I love me a cool magic system. What do I mean by ‘system’? Basically, the magical laws that set out how the magic works in that particular author’s world. The possibilities are limitless.
Here are just a few of my favourites:
- Kevin Hearne’s Iron Druid series. Magic is based on ‘binding’ things, such as two enemy’s weapons, together.
- Rachel Aaron’s Eli Montpurse, thief extraordinaire, can talk inanimate objects into doing what he wants, such as a prison door into disintegrating.
- Dave Duncan’s hero in A Man of His Word, grows magically stronger every time he discovers a new magic word—but five proves to be too many.
Does magic have to have rules? No. In fact, some argue that giving magic rules takes away from its essential *magic* and that magic should not be treated like a science.
Wild magic often incorporates creatures such as fae, which are inherently magic by their very nature. Laurell K. Hamilton’s Merry Gentry wields magic of this kind: strong, but often unpredictable and carrying a bloody price. The magic does what it wants, when it wants.

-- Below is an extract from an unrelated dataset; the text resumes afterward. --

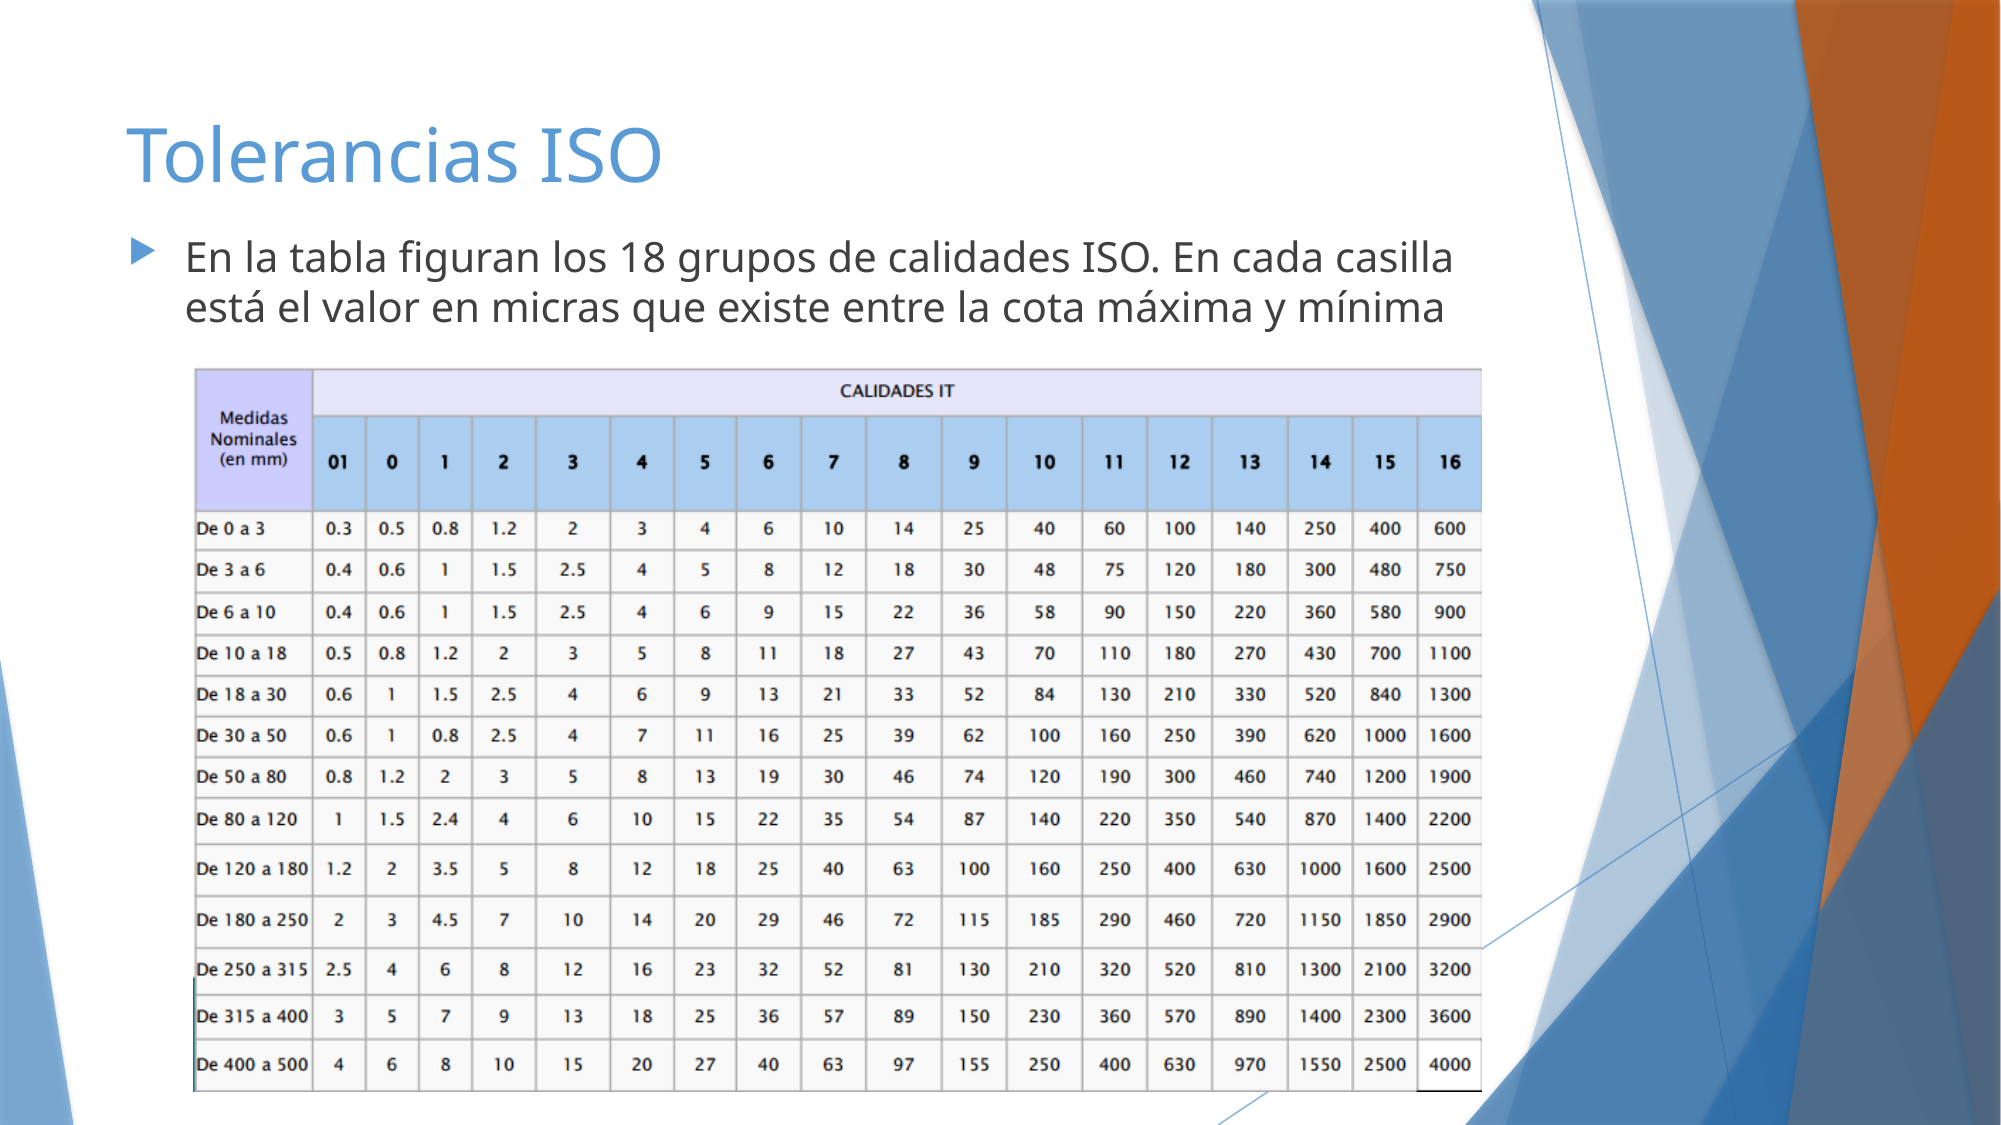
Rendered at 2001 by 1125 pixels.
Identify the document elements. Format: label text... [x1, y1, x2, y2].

Ultimately, I don’t think it matters whether or not magic has rules so long as it comes with a price of some kind.
I confess I’ve grown jaded about the old-school wizardry, where wizards spend years studying magic and memorizing spells. The magic has a price, sure, but it’s usually paid somewhere off-screen before the action takes place. (And it means all your wizard characters are bearded-Gandalf-old or long-lived elves—or both.)
If magic appears at the mere snap of a finger, then it becomes too easy for your main character to get out of difficult situations. (Teleport spell!) Which can lead to boring scenes. This can be the equivalent of a Mary Sue character.
When I wrote Gate to Kandrith, I decided that magic came with a high price, a sacrifice. In fact, it’s called ‘slave magic’ because the price is so high that only the truly desperate are willing to use it.
However, the price of magic needn’t be sky-high. While Jim Butcher’s Harry Dresden obviously spends time and effort on his magic, he can also use magical artifacts like his staff to simply blast away with in a fight. Yet Harry remains very readable, because he’s always facing opponents with greater magic than him and getting beat up.
Or the price of magic may be more societal: becoming an outlaw who is pursued and hunted down by those who want the power for themselves or who have forbidden its practice.
One type of magic that comes with a built-in price are creatures such as werewolves or vampires. They are super-fast and super-strong, but have well-known weaknesses: sunlight and stakes for vamps, silver and forced change by the moon for werewolves.
The rules can, of course, be bent and changed—J.R. Ward’s Brotherhood of the Black Dagger are fascinatingly different from Bram Stoker’s vampires.
One drawback can be discarded (for instance, not many modern vamps fear garlic), but beware of weakening the price too much. If, say, your vampires sparkle in sunlight instead of bursting into flame, you may end up paying a different price with your readership.
What are some of your favourite magic systems? Do you prefer magic systems or wild magic? Do you think magic should come with a price?